The short version: he gets testosterone replacement therapy through a California-based telehealth clinic that ships to all 50 states, started with a form and a blood draw, pays "under $200 a month" for everything including quarterly bloodwork and doctor visits, and takes 180mg of testosterone cypionate alongside clomiphene to preserve fertility and testicular size.
He also runs a comment-to-DM funnel, asking viewers to comment "TRT" to get the clinic's info. That last part matters, because it means this video functions as referral marketing whether or not he discloses it as such. He doesn't, at least not in the caption or transcript provided. That's worth flagging before we get into the clinical stuff.
Does the science back this up?
On the basics, yes. Telehealth-delivered TRT is legitimate, legal, and increasingly common. The process he describes, blood panel first, physician review, then prescription, is exactly how responsible TRT initiation should work. That part checks out.
The 180mg/week dose he mentions sits at the higher end of typical replacement ranges. Standard clinical guidelines from the American Urological Association (Mulhall et al., 2018, Journal of Urology) recommend targeting serum testosterone levels rather than a fixed dose, typically aiming for mid-normal range around 400-700 ng/dL. Whether 180mg is appropriate for him specifically depends entirely on his labs, body weight, and metabolism. Quoting a milligram number without that context can mislead viewers into thinking that's a universal starting point. It isn't.
His use of clomiphene (he says "end chloma-fiend," clearly clomiphene/enclomiphene) to maintain fertility and prevent testicular atrophy is scientifically grounded. Research published by Kim et al. (2013, Journal of Urology) confirmed clomiphene can preserve sperm production in men on TRT. This is a real clinical consideration that most TRT content completely ignores, so credit where it's due.
What did they get wrong (or right)?
Let's be direct. He got the process right and the clomiphene detail right. Those are genuine wins for a TikTok TRT video, which usually skip both.
What he got wrong, or at least incomplete:
- Quoting 180mg as if it's a benchmark. It isn't. Doses are individualized based on labs. Someone watching this and asking their doctor for "180mg because that's what works" is working backward from content, not medicine.
- The cost framing is unverifiable. "Under $200 a month" sounds great, but pricing on telehealth TRT varies significantly by clinic, state, and whether the pharmacy is compounding or dispensing brand-name product. Compounded testosterone cypionate is not the same as FDA-approved formulations, and that distinction matters clinically and legally.

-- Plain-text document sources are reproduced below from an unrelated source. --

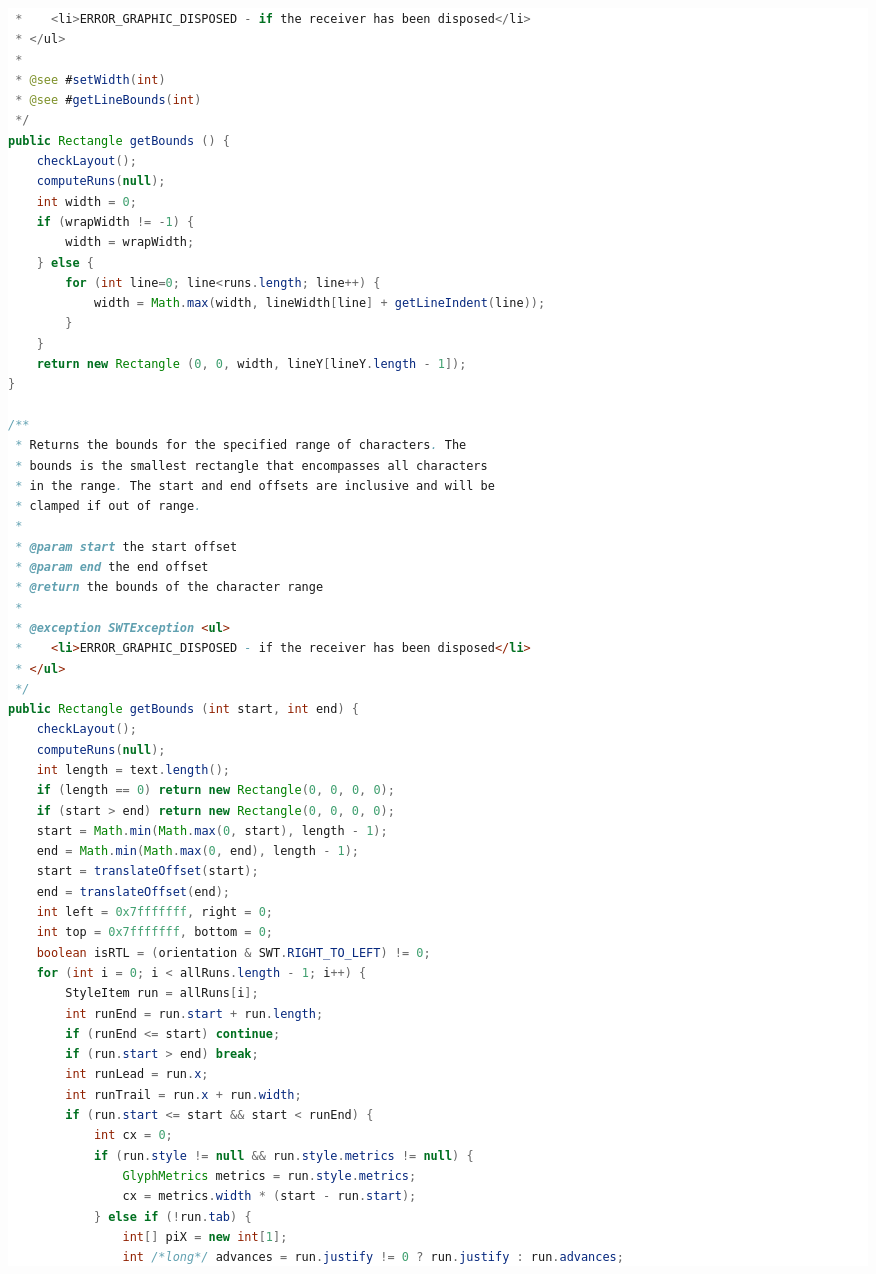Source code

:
 ```java
 *    <li>ERROR_GRAPHIC_DISPOSED - if the receiver has been disposed</li>
 * </ul>
 * 
 * @see #setWidth(int)
 * @see #getLineBounds(int)
 */
public Rectangle getBounds () {
	checkLayout();
	computeRuns(null);
	int width = 0;
	if (wrapWidth != -1) {
		width = wrapWidth;
	} else {
		for (int line=0; line<runs.length; line++) {
			width = Math.max(width, lineWidth[line] + getLineIndent(line));
		}
	}
	return new Rectangle (0, 0, width, lineY[lineY.length - 1]);
}

/**
 * Returns the bounds for the specified range of characters. The
 * bounds is the smallest rectangle that encompasses all characters
 * in the range. The start and end offsets are inclusive and will be
 * clamped if out of range.
 * 
 * @param start the start offset
 * @param end the end offset
 * @return the bounds of the character range
 * 
 * @exception SWTException <ul>
 *    <li>ERROR_GRAPHIC_DISPOSED - if the receiver has been disposed</li>
 * </ul>
 */
public Rectangle getBounds (int start, int end) {
	checkLayout();
	computeRuns(null);
	int length = text.length();
	if (length == 0) return new Rectangle(0, 0, 0, 0);
	if (start > end) return new Rectangle(0, 0, 0, 0);
	start = Math.min(Math.max(0, start), length - 1);
	end = Math.min(Math.max(0, end), length - 1);
	start = translateOffset(start);
	end = translateOffset(end);
	int left = 0x7fffffff, right = 0;
	int top = 0x7fffffff, bottom = 0;
	boolean isRTL = (orientation & SWT.RIGHT_TO_LEFT) != 0;
	for (int i = 0; i < allRuns.length - 1; i++) {
		StyleItem run = allRuns[i];
		int runEnd = run.start + run.length;
		if (runEnd <= start) continue;
		if (run.start > end) break;
		int runLead = run.x;
		int runTrail = run.x + run.width;
		if (run.start <= start && start < runEnd) {
			int cx = 0;
			if (run.style != null && run.style.metrics != null) {
				GlyphMetrics metrics = run.style.metrics;
				cx = metrics.width * (start - run.start);
			} else if (!run.tab) {
				int[] piX = new int[1];
				int /*long*/ advances = run.justify != 0 ? run.justify : run.advances;
```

- No disclosure of whether this is a paid partnership or referral arrangement. The comment funnel is a textbook affiliate play. The FTC requires disclosure. Its absence here is a problem.
- He never mentions side effect monitoring beyond fertility, no mention of hematocrit levels, estradiol, or cardiovascular risk, all of which require monitoring on TRT (Bhasin et al., 2010, Journal of Clinical Endocrinology and Metabolism).
What should you actually know?
Telehealth TRT is real medicine, but the ecosystem has serious quality variation. Some clinics do this responsibly. Others run what amount to hormone mills that approve almost anyone who fills out the intake form, regardless of whether hypogonadism is actually present.
The Endocrine Society's clinical guidelines (Bhasin et al., 2010) are clear: TRT should only be initiated when a man has confirmed low testosterone on at least two morning measurements, plus symptoms of hypogonadism. A single blood draw and a consultation call, as described here, may or may not meet that standard depending on what the blood panel actually showed and how the physician interpreted it.
The quarterly bloodwork he mentions is genuinely good practice. Hematocrit in particular tends to rise on TRT and can increase clotting risk if unmonitored. The fact that bloodwork is included in his plan is a positive sign about the clinic's protocols, assuming it's actually being used to adjust treatment and not just checked off as a box.
If you're considering TRT, the right starting point is a physician who orders a complete hormone panel, confirms a diagnosis, and monitors you over time. The right dose is whatever gets your levels into a healthy range for you, not whatever a TikToker happens to be taking.